70: Armchair Shopper

70: Armchair Shopper

From Chicken Soup for the Soul: Living with Alzheimer's & Other Dementias

Armchair Shopper

A bargain is something you can’t use at a price you can’t resist.

~Franklin P. Jones

In the beginning, we didn’t realize what was happening. We weren’t sure if Grandma Doris was just forgetful, or if it was deeper than that. She’d forget to eat lunch or she’d eat it twice. She’d forget to check her mail for a week or two at a time. She’d forget that she had already fed her dog, Feisty, and feed him again (several times a day).

But the last straw was when she put a cake in the oven, engaged the safety latch and then forgot how to open it. That cake baked until it turned black and smoked filled her apartment and the fire department was called. My parents decided she should move in with them.

Dad took Grandma Doris’s driver’s license away, so she had to depend on us to get around. Oh boy, did she love to shop! She could peruse every aisle of every store for hours. She would inevitably come home with something that she just couldn’t live without.

Whenever I made a trip to my dad’s, I always asked Grandma if she wanted a ride to go shopping, which she usually did. Over time, as her Alzheimer’s progressed, her excitement for shopping lessened. Sad, I thought. She must be losing her spunk. Over dinner one weekend, I told my parents I was concerned that Grandma no longer seemed to want to go shopping. It seemed like she wasn’t herself anymore. To the contrary, they explained. Grandma was doing great. In fact, she was shopping more than ever.

Grandma, they told me, had discovered the home shopping channel. Everything she could ever want, she could find in the comfort of her own room, while lounging on her navy blue tweed recliner. I sat with her one day and observed her as she watched the shopping channel. She was captivated by the hosts. She held onto every word they said about colors, materials, sizes, shapes, quality, customer reviews, and testimonials. Sure enough, if she liked an item, she’d pick up the phone and order it right then and there. She had no idea what she needed it for, or what she’d do with it, but that didn’t matter. She never put her credit card away — she just kept it out, next to the phone, just in case.

The next time I came to visit, my parents gave me an update and told me all was well. She was still watching the shopping channel but was ordering items less frequently. It seemed harmless, so they didn’t stop her, especially because it made her happy and gave her a sense of freedom.

The next morning, the deliveryman came to the door with a rather large box. My parents joked with the man, (who they knew rather well by now) and wondered what Grandma had ordered that was so large and heavy. He said there were six more just like this box in the truck. He loaded the rest of them on his handcart and wheeled them up to the door. We thanked him and away he went.

Dad called up to Grandma and told her that her latest shipment was here. My dad opened one as we all stood around with great anticipation. Grandma had no memory of what she had ordered. Packing tape, Styrofoam and a few plastic bags later, Dad pulled a word processor out of the box. It was one of those original word processors from the 1980s — half computer, half typewriter — the latest technology at the time.

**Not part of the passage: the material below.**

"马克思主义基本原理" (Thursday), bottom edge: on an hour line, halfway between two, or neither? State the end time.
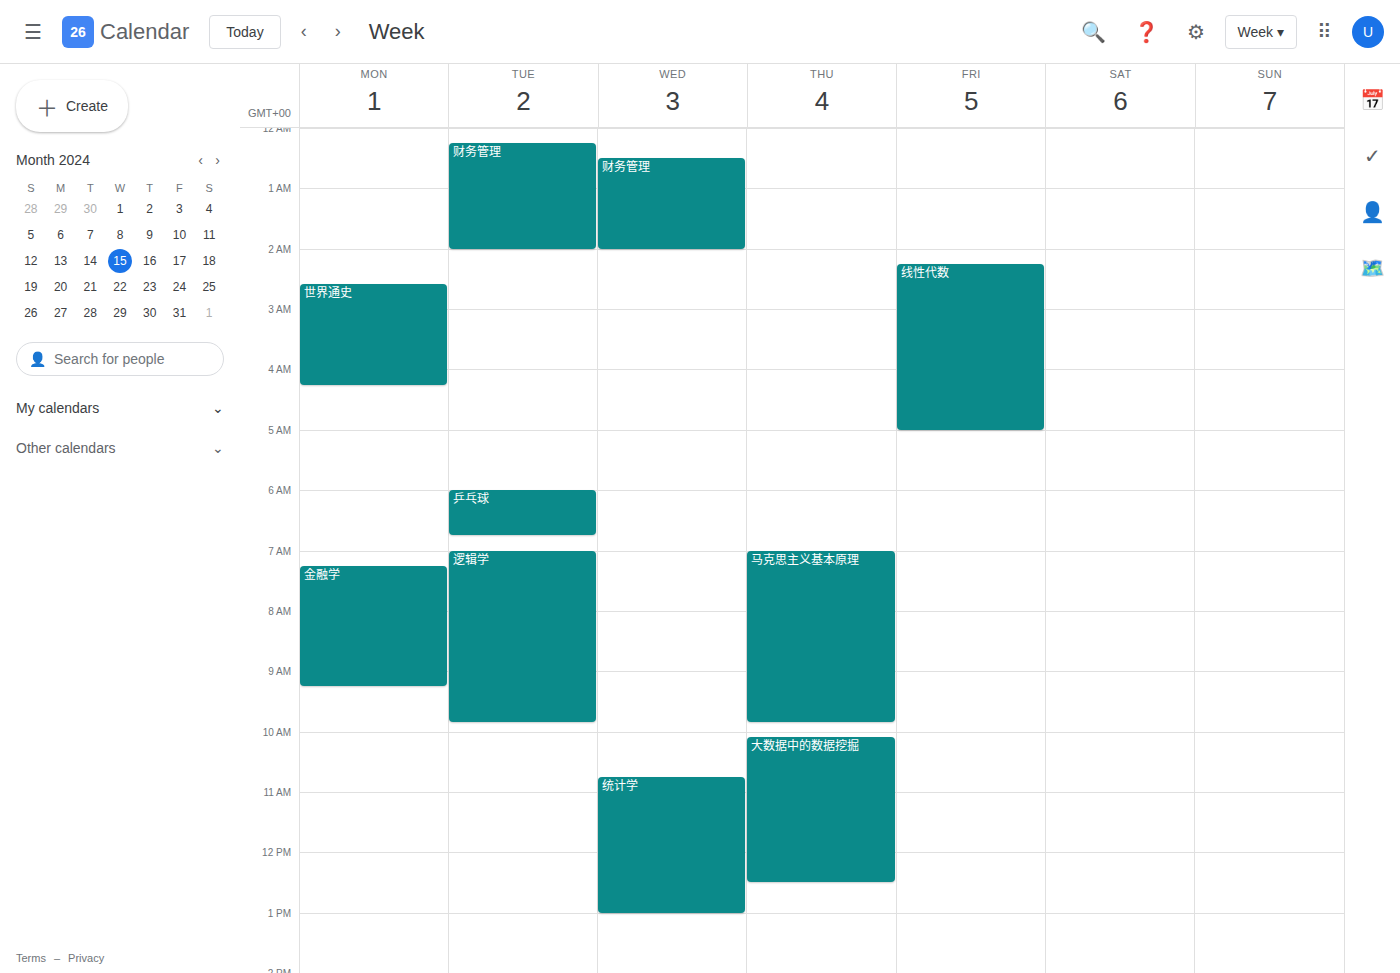
9:50 AM -- neither: 50 minutes below the 9 AM line and 10 minutes above the 10 AM line.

And there were six more just like it.

Not only did Grandma not know what to do with a word processor, with her arthritic hands, she couldn’t type if she wanted to. The four of us stood in the entryway with seven heavy boxes stacked up around us. All we could do was laugh.

After a gentle discussion with Grandma, who still had no recollection of ordering those seven word processors, Dad decided she could no longer have unlimited unsupervised access to her credit card. She could watch the shopping channel, but she would need to ask Dad before she ordered anything.

The shopping channel took all seven word processors back without any problem. The usual deliveryman came to pick them up, and after that, they didn’t see as much of him, because Grandma’s shopping sprees were curtailed.

Grandma is gone now. The end of her life was hard and sad. But my parents and I try to focus on the funny things. It makes it a little less painful. And to this day, we still chuckle when we think of the word processors.